11 thoughts on “24 hours in gainsville & middle school missions”

  1. These are some great ideas for mission guide-lines. People give me the blank stare when I tell them that middle school kids should go on mission trips.

  2. For about 4 years I took a group of about 40 middle schoolers to Vancover BC, we mixed fun stuff with service work and it was always a big hit. I learned to expect more from my kids and they amazed me every time.

  3. Marko,
    As someone who thinks about student missions a lot – I love your principles. Stepped progression, loads of prep, partnership with local, indigenous church.

    LOVE it! My hope is that more youth ministries really apply those principles.


  4. i’m a silent specatator of ysmakro, until now. i’ve been looking for organizations who take junior highers for mission trips. (i guess cuz i’ve never been as brave, bold (or naive?) to try to plan something myself.) i life in jasper, ga, an hour away from gainesville. would it be possible for you to post some organizations (along with aim) that accept middle schoolers for missions?

  5. excellent, denise!

    well, there are SO many organizations who do junior high trips now. i think if you google “junior high” or “middle school” and “missions”, you will find a whole bunch!

    i will add, however, that just because a sending org “does” middle school missions doesn’t mean they do it well. i can vouch for AIM. i can vouch for Center for Student Missions (CSM). i’ve used both of these organizations. maybe others can chime in with any organizations they trust.

  6. Center for Student Missions is AMAZING!!! I have been to LA, San Francisco, and Chicago from SoCal. LA and SF with Jr Highers.

    Amor does a good job for Mex Housebuilding, but it’s a ton of work for you before the trip. We like Baja Christian Ministries as well. Amor is better because they don’t use power tools so JHers can do EVERYTHING!

    CSM is turn-key and high impact. They have cities all over the country that you can work in.

  7. This was the first year I took all junior highers on a mission trip.

    They got a lot out of it as a group, but it was difficult for me to adjust my expectations of them in a way that was age-appropriate.

....................

- Instruction
In the comment thread on middle school missions, which two sending organizations does the reply to Denise vouch for?

[Stored records]
....................

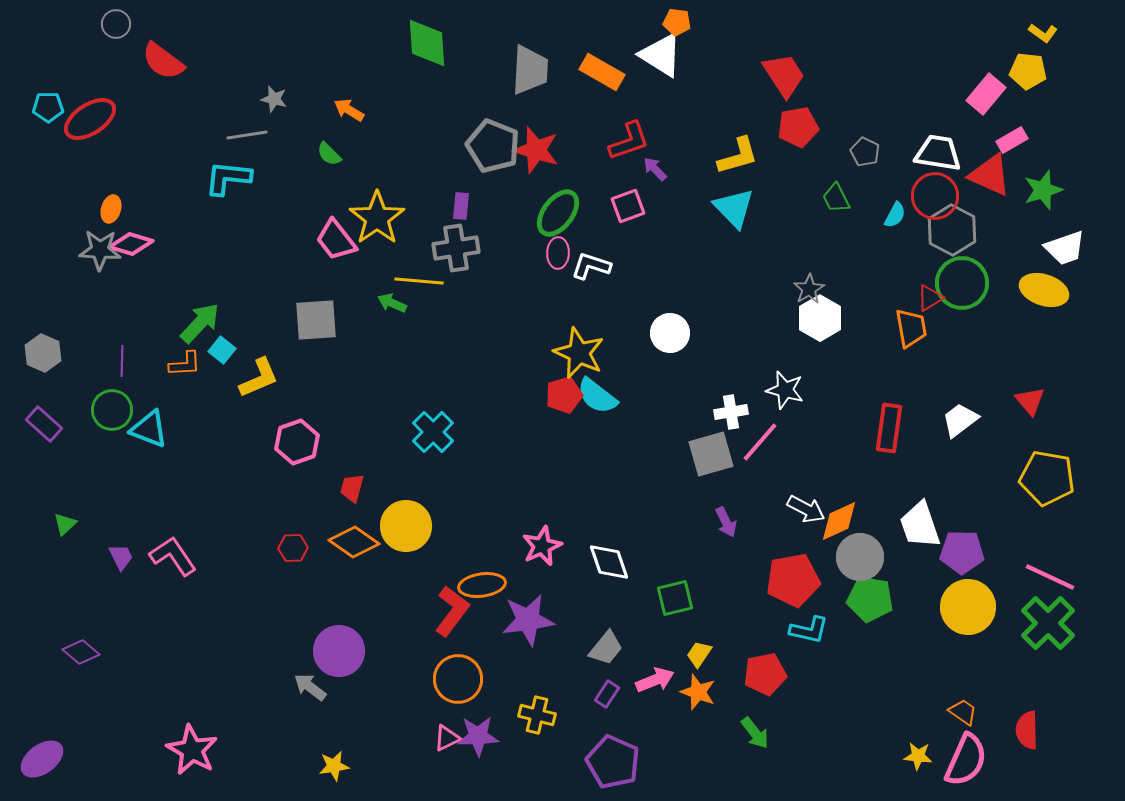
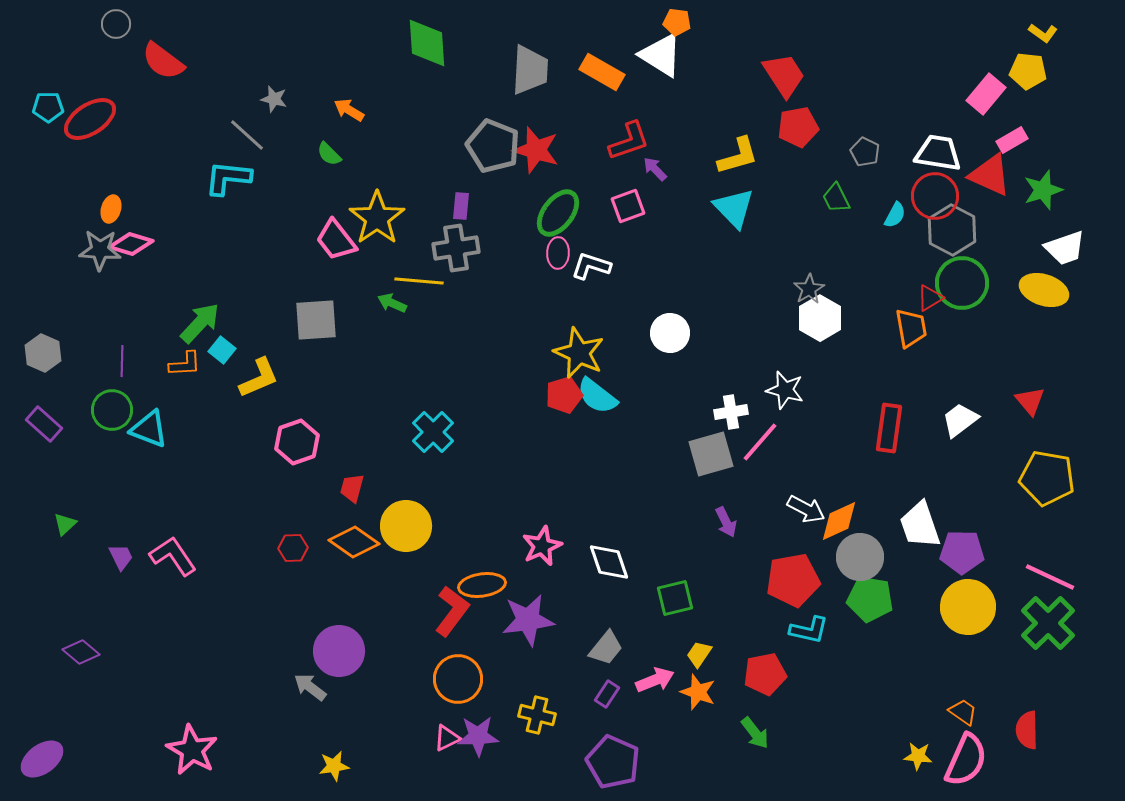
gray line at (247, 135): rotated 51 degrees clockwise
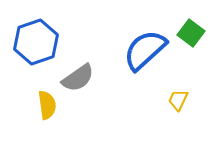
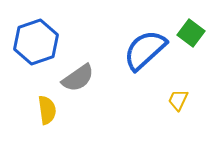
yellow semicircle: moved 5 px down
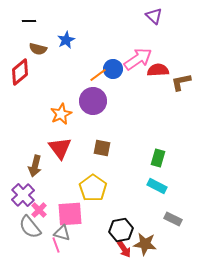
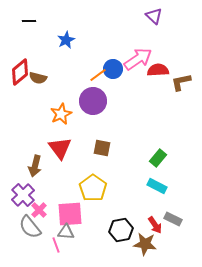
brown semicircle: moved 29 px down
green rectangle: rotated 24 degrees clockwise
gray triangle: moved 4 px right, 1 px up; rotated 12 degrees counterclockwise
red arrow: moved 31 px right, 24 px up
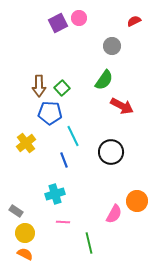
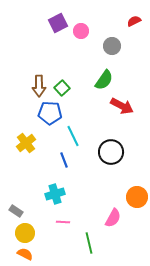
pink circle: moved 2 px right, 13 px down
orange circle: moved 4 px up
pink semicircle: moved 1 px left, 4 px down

....................

- Exercise solution
AIM and the Center for Student Missions (CSM).